[PROVIDED ENTRIES]

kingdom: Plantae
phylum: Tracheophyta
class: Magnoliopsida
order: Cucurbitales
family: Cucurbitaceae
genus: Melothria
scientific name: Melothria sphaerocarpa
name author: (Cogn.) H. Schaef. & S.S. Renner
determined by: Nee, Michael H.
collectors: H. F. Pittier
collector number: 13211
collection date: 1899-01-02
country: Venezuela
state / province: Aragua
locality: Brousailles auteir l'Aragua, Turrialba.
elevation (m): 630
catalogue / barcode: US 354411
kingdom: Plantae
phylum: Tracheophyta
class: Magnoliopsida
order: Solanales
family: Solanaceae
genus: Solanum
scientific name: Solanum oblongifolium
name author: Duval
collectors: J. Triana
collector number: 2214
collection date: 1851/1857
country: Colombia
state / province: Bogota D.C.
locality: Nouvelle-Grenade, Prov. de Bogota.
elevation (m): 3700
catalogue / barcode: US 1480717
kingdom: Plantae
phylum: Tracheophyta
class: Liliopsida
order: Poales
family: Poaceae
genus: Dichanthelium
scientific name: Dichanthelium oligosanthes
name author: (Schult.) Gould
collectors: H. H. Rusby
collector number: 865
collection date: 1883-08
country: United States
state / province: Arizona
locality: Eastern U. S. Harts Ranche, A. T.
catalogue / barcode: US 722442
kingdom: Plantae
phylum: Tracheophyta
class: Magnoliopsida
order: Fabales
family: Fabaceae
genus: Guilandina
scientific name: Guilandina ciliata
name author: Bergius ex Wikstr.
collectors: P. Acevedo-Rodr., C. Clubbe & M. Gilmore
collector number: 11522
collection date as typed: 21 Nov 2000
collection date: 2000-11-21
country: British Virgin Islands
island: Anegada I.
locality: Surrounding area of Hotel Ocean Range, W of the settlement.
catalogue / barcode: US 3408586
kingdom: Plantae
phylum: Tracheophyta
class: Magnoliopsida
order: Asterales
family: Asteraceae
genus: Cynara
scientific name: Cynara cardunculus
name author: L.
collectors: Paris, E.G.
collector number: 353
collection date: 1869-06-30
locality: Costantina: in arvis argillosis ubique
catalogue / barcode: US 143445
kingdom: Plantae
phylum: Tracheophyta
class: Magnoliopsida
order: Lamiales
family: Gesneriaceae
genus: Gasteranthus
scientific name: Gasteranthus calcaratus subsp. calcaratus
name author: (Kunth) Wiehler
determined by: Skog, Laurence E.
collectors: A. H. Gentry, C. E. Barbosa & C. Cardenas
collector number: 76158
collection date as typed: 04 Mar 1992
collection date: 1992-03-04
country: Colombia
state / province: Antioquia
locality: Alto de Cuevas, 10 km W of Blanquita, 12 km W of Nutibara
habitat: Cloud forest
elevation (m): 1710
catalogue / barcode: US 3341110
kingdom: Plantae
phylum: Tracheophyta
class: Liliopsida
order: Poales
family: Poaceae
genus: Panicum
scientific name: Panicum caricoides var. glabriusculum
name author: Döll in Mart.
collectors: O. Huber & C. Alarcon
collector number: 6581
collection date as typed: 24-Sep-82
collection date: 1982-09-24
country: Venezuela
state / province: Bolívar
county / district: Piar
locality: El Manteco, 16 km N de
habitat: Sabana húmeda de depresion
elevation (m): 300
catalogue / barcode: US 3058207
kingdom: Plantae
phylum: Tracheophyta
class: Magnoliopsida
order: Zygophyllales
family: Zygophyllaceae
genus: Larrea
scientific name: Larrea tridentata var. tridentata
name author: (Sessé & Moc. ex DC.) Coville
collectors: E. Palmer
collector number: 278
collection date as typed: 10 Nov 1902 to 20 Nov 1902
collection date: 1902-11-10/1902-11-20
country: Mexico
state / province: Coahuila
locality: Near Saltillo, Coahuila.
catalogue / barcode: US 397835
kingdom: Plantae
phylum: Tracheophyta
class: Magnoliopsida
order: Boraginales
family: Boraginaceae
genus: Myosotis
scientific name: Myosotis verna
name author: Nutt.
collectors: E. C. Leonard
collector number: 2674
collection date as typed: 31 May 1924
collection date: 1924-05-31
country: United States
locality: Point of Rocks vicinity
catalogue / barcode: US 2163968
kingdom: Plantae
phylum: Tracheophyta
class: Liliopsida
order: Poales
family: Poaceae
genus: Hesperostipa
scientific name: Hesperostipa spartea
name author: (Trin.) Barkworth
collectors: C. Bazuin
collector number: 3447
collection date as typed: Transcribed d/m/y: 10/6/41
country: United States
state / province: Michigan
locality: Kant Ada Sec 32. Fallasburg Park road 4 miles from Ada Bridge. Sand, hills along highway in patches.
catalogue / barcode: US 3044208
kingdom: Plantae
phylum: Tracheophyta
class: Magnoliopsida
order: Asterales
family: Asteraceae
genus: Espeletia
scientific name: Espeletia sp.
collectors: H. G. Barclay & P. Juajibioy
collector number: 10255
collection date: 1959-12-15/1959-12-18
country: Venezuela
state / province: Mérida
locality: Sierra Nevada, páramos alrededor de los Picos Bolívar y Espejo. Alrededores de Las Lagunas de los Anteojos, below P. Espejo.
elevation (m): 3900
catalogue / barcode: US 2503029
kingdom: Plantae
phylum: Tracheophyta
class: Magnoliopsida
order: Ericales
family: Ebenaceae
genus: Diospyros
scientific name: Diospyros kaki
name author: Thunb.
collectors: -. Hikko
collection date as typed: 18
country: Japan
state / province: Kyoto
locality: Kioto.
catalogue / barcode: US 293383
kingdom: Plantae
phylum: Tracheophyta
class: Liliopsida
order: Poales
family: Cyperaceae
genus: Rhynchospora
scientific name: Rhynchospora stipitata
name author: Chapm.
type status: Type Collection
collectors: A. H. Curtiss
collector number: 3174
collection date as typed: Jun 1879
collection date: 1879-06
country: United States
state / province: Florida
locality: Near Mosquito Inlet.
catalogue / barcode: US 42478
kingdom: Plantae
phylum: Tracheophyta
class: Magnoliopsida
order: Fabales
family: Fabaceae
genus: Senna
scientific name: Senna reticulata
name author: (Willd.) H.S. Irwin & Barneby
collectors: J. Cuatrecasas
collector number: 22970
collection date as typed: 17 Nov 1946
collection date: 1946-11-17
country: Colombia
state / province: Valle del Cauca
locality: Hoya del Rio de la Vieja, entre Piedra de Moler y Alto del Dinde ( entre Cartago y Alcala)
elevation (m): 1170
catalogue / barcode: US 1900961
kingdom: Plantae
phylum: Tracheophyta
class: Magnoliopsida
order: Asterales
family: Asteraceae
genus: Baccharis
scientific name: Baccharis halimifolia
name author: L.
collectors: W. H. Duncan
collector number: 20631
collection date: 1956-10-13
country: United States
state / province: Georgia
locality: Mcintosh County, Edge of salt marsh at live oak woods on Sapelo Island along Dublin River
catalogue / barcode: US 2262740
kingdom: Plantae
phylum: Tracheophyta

[TASK STATEMENT] Please pull out every line above and reproduce each one word for word, in the same order.

[EXERCISE RESPONSE]
kingdom: Plantae
phylum: Tracheophyta
class: Magnoliopsida
order: Cucurbitales
family: Cucurbitaceae
genus: Melothria
scientific name: Melothria sphaerocarpa
name author: (Cogn.) H. Schaef. & S.S. Renner
determined by: Nee, Michael H.
collectors: H. F. Pittier
collector number: 13211
collection date: 1899-01-02
country: Venezuela
state / province: Aragua
locality: Brousailles auteir l'Aragua, Turrialba.
elevation (m): 630
catalogue / barcode: US 354411
kingdom: Plantae
phylum: Tracheophyta
class: Magnoliopsida
order: Solanales
family: Solanaceae
genus: Solanum
scientific name: Solanum oblongifolium
name author: Duval
collectors: J. Triana
collector number: 2214
collection date: 1851/1857
country: Colombia
state / province: Bogota D.C.
locality: Nouvelle-Grenade, Prov. de Bogota.
elevation (m): 3700
catalogue / barcode: US 1480717
kingdom: Plantae
phylum: Tracheophyta
class: Liliopsida
order: Poales
family: Poaceae
genus: Dichanthelium
scientific name: Dichanthelium oligosanthes
name author: (Schult.) Gould
collectors: H. H. Rusby
collector number: 865
collection date: 1883-08
country: United States
state / province: Arizona
locality: Eastern U. S. Harts Ranche, A. T.
catalogue / barcode: US 722442
kingdom: Plantae
phylum: Tracheophyta
class: Magnoliopsida
order: Fabales
family: Fabaceae
genus: Guilandina
scientific name: Guilandina ciliata
name author: Bergius ex Wikstr.
collectors: P. Acevedo-Rodr., C. Clubbe & M. Gilmore
collector number: 11522
collection date as typed: 21 Nov 2000
collection date: 2000-11-21
country: British Virgin Islands
island: Anegada I.
locality: Surrounding area of Hotel Ocean Range, W of the settlement.
catalogue / barcode: US 3408586
kingdom: Plantae
phylum: Tracheophyta
class: Magnoliopsida
order: Asterales
family: Asteraceae
genus: Cynara
scientific name: Cynara cardunculus
name author: L.
collectors: Paris, E.G.
collector number: 353
collection date: 1869-06-30
locality: Costantina: in arvis argillosis ubique
catalogue / barcode: US 143445
kingdom: Plantae
phylum: Tracheophyta
class: Magnoliopsida
order: Lamiales
family: Gesneriaceae
genus: Gasteranthus
scientific name: Gasteranthus calcaratus subsp. calcaratus
name author: (Kunth) Wiehler
determined by: Skog, Laurence E.
collectors: A. H. Gentry, C. E. Barbosa & C. Cardenas
collector number: 76158
collection date as typed: 04 Mar 1992
collection date: 1992-03-04
country: Colombia
state / province: Antioquia
locality: Alto de Cuevas, 10 km W of Blanquita, 12 km W of Nutibara
habitat: Cloud forest
elevation (m): 1710
catalogue / barcode: US 3341110
kingdom: Plantae
phylum: Tracheophyta
class: Liliopsida
order: Poales
family: Poaceae
genus: Panicum
scientific name: Panicum caricoides var. glabriusculum
name author: Döll in Mart.
collectors: O. Huber & C. Alarcon
collector number: 6581
collection date as typed: 24-Sep-82
collection date: 1982-09-24
country: Venezuela
state / province: Bolívar
county / district: Piar
locality: El Manteco, 16 km N de
habitat: Sabana húmeda de depresion
elevation (m): 300
catalogue / barcode: US 3058207
kingdom: Plantae
phylum: Tracheophyta
class: Magnoliopsida
order: Zygophyllales
family: Zygophyllaceae
genus: Larrea
scientific name: Larrea tridentata var. tridentata
name author: (Sessé & Moc. ex DC.) Coville
collectors: E. Palmer
collector number: 278
collection date as typed: 10 Nov 1902 to 20 Nov 1902
collection date: 1902-11-10/1902-11-20
country: Mexico
state / province: Coahuila
locality: Near Saltillo, Coahuila.
catalogue / barcode: US 397835
kingdom: Plantae
phylum: Tracheophyta
class: Magnoliopsida
order: Boraginales
family: Boraginaceae
genus: Myosotis
scientific name: Myosotis verna
name author: Nutt.
collectors: E. C. Leonard
collector number: 2674
collection date as typed: 31 May 1924
collection date: 1924-05-31
country: United States
locality: Point of Rocks vicinity
catalogue / barcode: US 2163968
kingdom: Plantae
phylum: Tracheophyta
class: Liliopsida
order: Poales
family: Poaceae
genus: Hesperostipa
scientific name: Hesperostipa spartea
name author: (Trin.) Barkworth
collectors: C. Bazuin
collector number: 3447
collection date as typed: Transcribed d/m/y: 10/6/41
country: United States
state / province: Michigan
locality: Kant Ada Sec 32. Fallasburg Park road 4 miles from Ada Bridge. Sand, hills along highway in patches.
catalogue / barcode: US 3044208
kingdom: Plantae
phylum: Tracheophyta
class: Magnoliopsida
order: Asterales
family: Asteraceae
genus: Espeletia
scientific name: Espeletia sp.
collectors: H. G. Barclay & P. Juajibioy
collector number: 10255
collection date: 1959-12-15/1959-12-18
country: Venezuela
state / province: Mérida
locality: Sierra Nevada, páramos alrededor de los Picos Bolívar y Espejo. Alrededores de Las Lagunas de los Anteojos, below P. Espejo.
elevation (m): 3900
catalogue / barcode: US 2503029
kingdom: Plantae
phylum: Tracheophyta
class: Magnoliopsida
order: Ericales
family: Ebenaceae
genus: Diospyros
scientific name: Diospyros kaki
name author: Thunb.
collectors: -. Hikko
collection date as typed: 18
country: Japan
state / province: Kyoto
locality: Kioto.
catalogue / barcode: US 293383
kingdom: Plantae
phylum: Tracheophyta
class: Liliopsida
order: Poales
family: Cyperaceae
genus: Rhynchospora
scientific name: Rhynchospora stipitata
name author: Chapm.
type status: Type Collection
collectors: A. H. Curtiss
collector number: 3174
collection date as typed: Jun 1879
collection date: 1879-06
country: United States
state / province: Florida
locality: Near Mosquito Inlet.
catalogue / barcode: US 42478
kingdom: Plantae
phylum: Tracheophyta
class: Magnoliopsida
order: Fabales
family: Fabaceae
genus: Senna
scientific name: Senna reticulata
name author: (Willd.) H.S. Irwin & Barneby
collectors: J. Cuatrecasas
collector number: 22970
collection date as typed: 17 Nov 1946
collection date: 1946-11-17
country: Colombia
state / province: Valle del Cauca
locality: Hoya del Rio de la Vieja, entre Piedra de Moler y Alto del Dinde ( entre Cartago y Alcala)
elevation (m): 1170
catalogue / barcode: US 1900961
kingdom: Plantae
phylum: Tracheophyta
class: Magnoliopsida
order: Asterales
family: Asteraceae
genus: Baccharis
scientific name: Baccharis halimifolia
name author: L.
collectors: W. H. Duncan
collector number: 20631
collection date: 1956-10-13
country: United States
state / province: Georgia
locality: Mcintosh County, Edge of salt marsh at live oak woods on Sapelo Island along Dublin River
catalogue / barcode: US 2262740
kingdom: Plantae
phylum: Tracheophyta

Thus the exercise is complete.